EXERCISE INSTRUCTIONS — From the first line of the records below through the line with "Centro Nacional de", output each line exactly; skip the pictures.

Saved data entries
━━━━━━━━━━━━━━━━

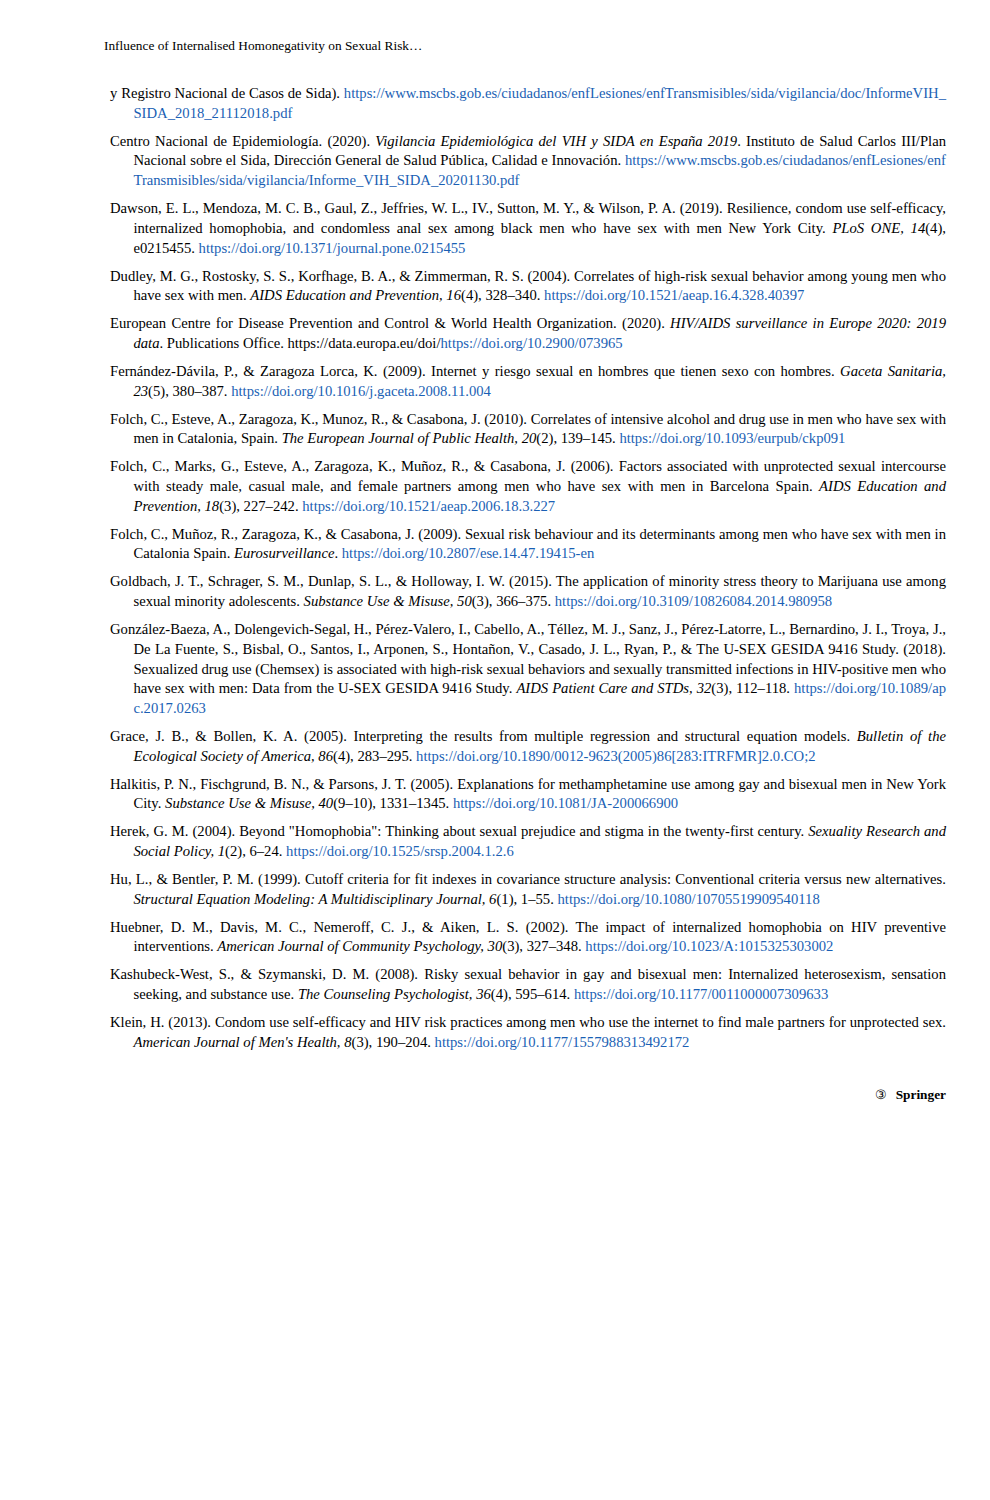Influence of Internalised Homonegativity on Sexual Risk…
y Registro Nacional de Casos de Sida). https://www.mscbs.gob.es/ciudadanos/enfLesiones/enfTransmisibles/sida/vigilancia/doc/InformeVIH_SIDA_2018_21112018.pdf
Centro Nacional de Epidemiología. (2020). Vigilancia Epidemiológica del VIH y SIDA en España 2019. Instituto de Salud Carlos III/Plan Nacional sobre el Sida, Dirección General de Salud Pública, Calidad e Innovación. https://www.mscbs.gob.es/ciudadanos/enfLesiones/enfTransmisibles/sida/vigilancia/Informe_VIH_SIDA_20201130.pdf
Dawson, E. L., Mendoza, M. C. B., Gaul, Z., Jeffries, W. L., IV., Sutton, M. Y., & Wilson, P. A. (2019). Resilience, condom use self-efficacy, internalized homophobia, and condomless anal sex among black men who have sex with men New York City. PLoS ONE, 14(4), e0215455. https://doi.org/10.1371/journal.pone.0215455
Dudley, M. G., Rostosky, S. S., Korfhage, B. A., & Zimmerman, R. S. (2004). Correlates of high-risk sexual behavior among young men who have sex with men. AIDS Education and Prevention, 16(4), 328–340. https://doi.org/10.1521/aeap.16.4.328.40397
European Centre for Disease Prevention and Control & World Health Organization. (2020). HIV/AIDS surveillance in Europe 2020: 2019 data. Publications Office. https://data.europa.eu/doi/https://doi.org/10.2900/073965
Fernández-Dávila, P., & Zaragoza Lorca, K. (2009). Internet y riesgo sexual en hombres que tienen sexo con hombres. Gaceta Sanitaria, 23(5), 380–387. https://doi.org/10.1016/j.gaceta.2008.11.004
Folch, C., Esteve, A., Zaragoza, K., Munoz, R., & Casabona, J. (2010). Correlates of intensive alcohol and drug use in men who have sex with men in Catalonia, Spain. The European Journal of Public Health, 20(2), 139–145. https://doi.org/10.1093/eurpub/ckp091
Folch, C., Marks, G., Esteve, A., Zaragoza, K., Muñoz, R., & Casabona, J. (2006). Factors associated with unprotected sexual intercourse with steady male, casual male, and female partners among men who have sex with men in Barcelona Spain. AIDS Education and Prevention, 18(3), 227–242. https://doi.org/10.1521/aeap.2006.18.3.227
Folch, C., Muñoz, R., Zaragoza, K., & Casabona, J. (2009). Sexual risk behaviour and its determinants among men who have sex with men in Catalonia Spain. Eurosurveillance. https://doi.org/10.2807/ese.14.47.19415-en
Goldbach, J. T., Schrager, S. M., Dunlap, S. L., & Holloway, I. W. (2015). The application of minority stress theory to Marijuana use among sexual minority adolescents. Substance Use & Misuse, 50(3), 366–375. https://doi.org/10.3109/10826084.2014.980958
González-Baeza, A., Dolengevich-Segal, H., Pérez-Valero, I., Cabello, A., Téllez, M. J., Sanz, J., Pérez-Latorre, L., Bernardino, J. I., Troya, J., De La Fuente, S., Bisbal, O., Santos, I., Arponen, S., Hontañon, V., Casado, J. L., Ryan, P., & The U-SEX GESIDA 9416 Study. (2018). Sexualized drug use (Chemsex) is associated with high-risk sexual behaviors and sexually transmitted infections in HIV-positive men who have sex with men: Data from the U-SEX GESIDA 9416 Study. AIDS Patient Care and STDs, 32(3), 112–118. https://doi.org/10.1089/apc.2017.0263
Grace, J. B., & Bollen, K. A. (2005). Interpreting the results from multiple regression and structural equation models. Bulletin of the Ecological Society of America, 86(4), 283–295. https://doi.org/10.1890/0012-9623(2005)86[283:ITRFMR]2.0.CO;2
Halkitis, P. N., Fischgrund, B. N., & Parsons, J. T. (2005). Explanations for methamphetamine use among gay and bisexual men in New York City. Substance Use & Misuse, 40(9–10), 1331–1345. https://doi.org/10.1081/JA-200066900
Herek, G. M. (2004). Beyond "Homophobia": Thinking about sexual prejudice and stigma in the twenty-first century. Sexuality Research and Social Policy, 1(2), 6–24. https://doi.org/10.1525/srsp.2004.1.2.6
Hu, L., & Bentler, P. M. (1999). Cutoff criteria for fit indexes in covariance structure analysis: Conventional criteria versus new alternatives. Structural Equation Modeling: A Multidisciplinary Journal, 6(1), 1–55. https://doi.org/10.1080/10705519909540118
Huebner, D. M., Davis, M. C., Nemeroff, C. J., & Aiken, L. S. (2002). The impact of internalized homophobia on HIV preventive interventions. American Journal of Community Psychology, 30(3), 327–348. https://doi.org/10.1023/A:1015325303002
Kashubeck-West, S., & Szymanski, D. M. (2008). Risky sexual behavior in gay and bisexual men: Internalized heterosexism, sensation seeking, and substance use. The Counseling Psychologist, 36(4), 595–614. https://doi.org/10.1177/0011000007309633
Klein, H. (2013). Condom use self-efficacy and HIV risk practices among men who use the internet to find male partners for unprotected sex. American Journal of Men's Health, 8(3), 190–204. https://doi.org/10.1177/1557988313492172
③ Springer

━━━━━━━━━━━━━━━━

EXERCISE RESPONSE —
Influence of Internalised Homonegativity on Sexual Risk…
y Registro Nacional de Casos de Sida). https://www.mscbs.gob.es/ciudadanos/enfLesiones/enfTransmisibles/sida/vigilancia/doc/InformeVIH_SIDA_2018_21112018.pdf
Centro Nacional de Epidemiología. (2020). Vigilancia Epidemiológica del VIH y SIDA en España 2019. Instituto de Salud Carlos III/Plan Nacional sobre el Sida, Dirección General de Salud Pública, Calidad e Innovación. https://www.mscbs.gob.es/ciudadanos/enfLesiones/enfTransmisibles/sida/vigilancia/Informe_VIH_SIDA_20201130.pdf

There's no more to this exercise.